◆ **SOURCE DATA**
╔══

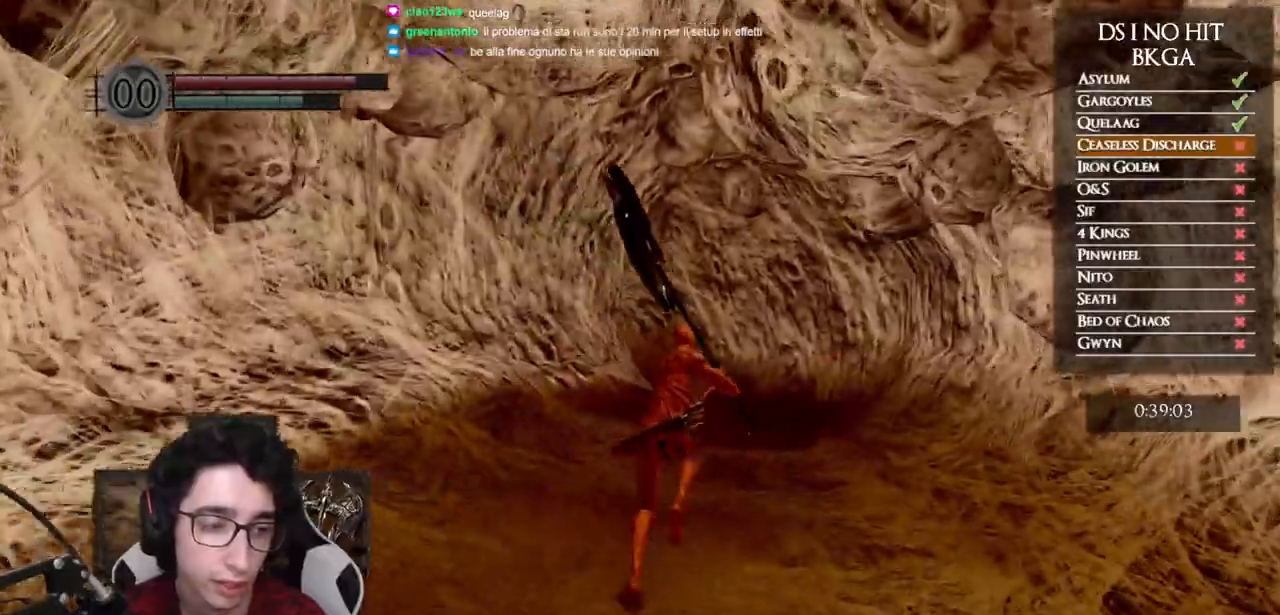
{"buttons": ["B"], "left_stick": "up", "right_stick": "center", "events": []}
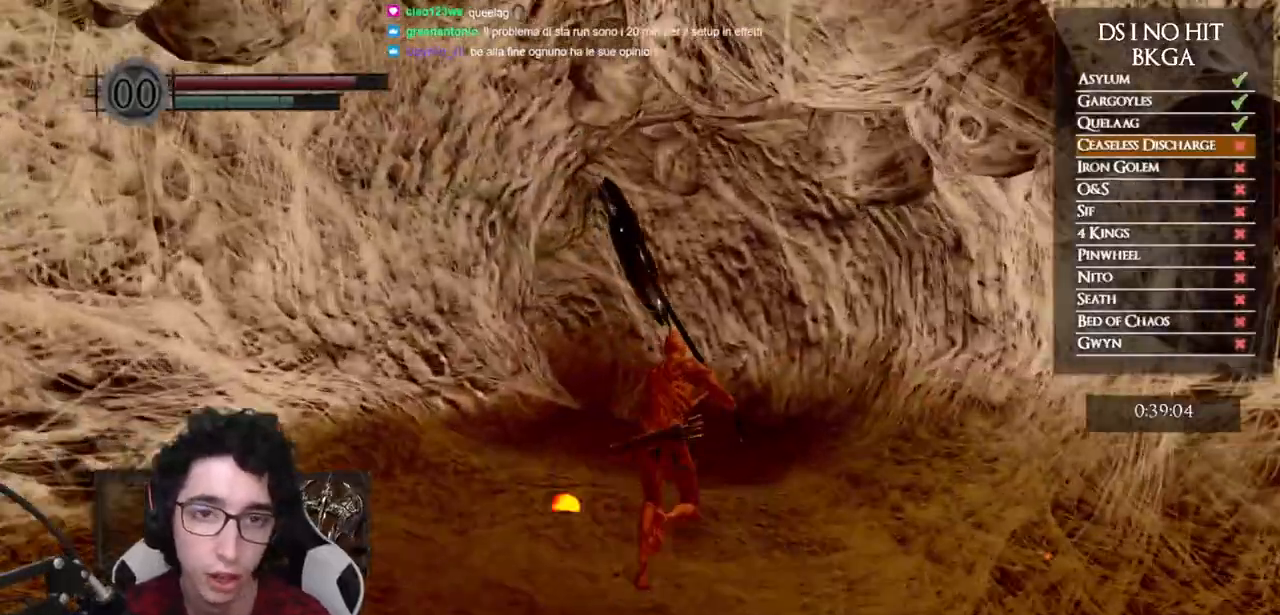
{"buttons": ["B"], "left_stick": "up", "right_stick": "center", "events": []}
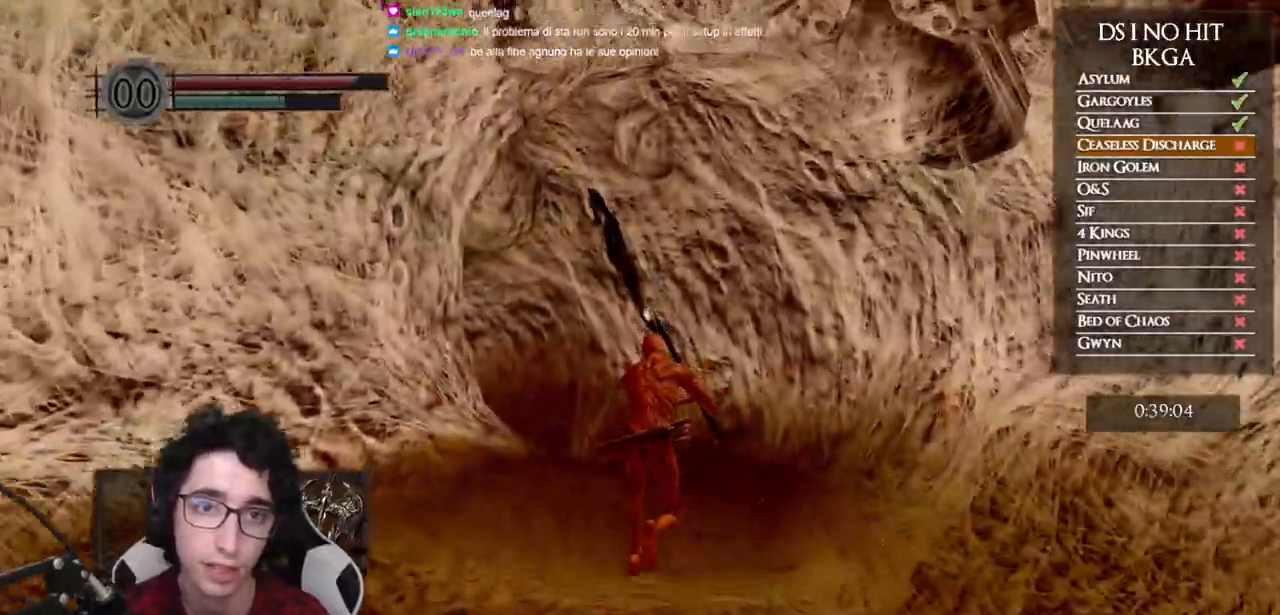
{"buttons": ["B"], "left_stick": "up", "right_stick": "center", "events": []}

╚══

◆ **TRY IT**
Apart from the images, reproduce the listing exactly as it appears.

◆ **ANSWER TO THE EXERCISE**
{"buttons": ["B"], "left_stick": "up", "right_stick": "center", "events": []}
{"buttons": ["B"], "left_stick": "up", "right_stick": "center", "events": []}
{"buttons": ["B"], "left_stick": "up", "right_stick": "center", "events": []}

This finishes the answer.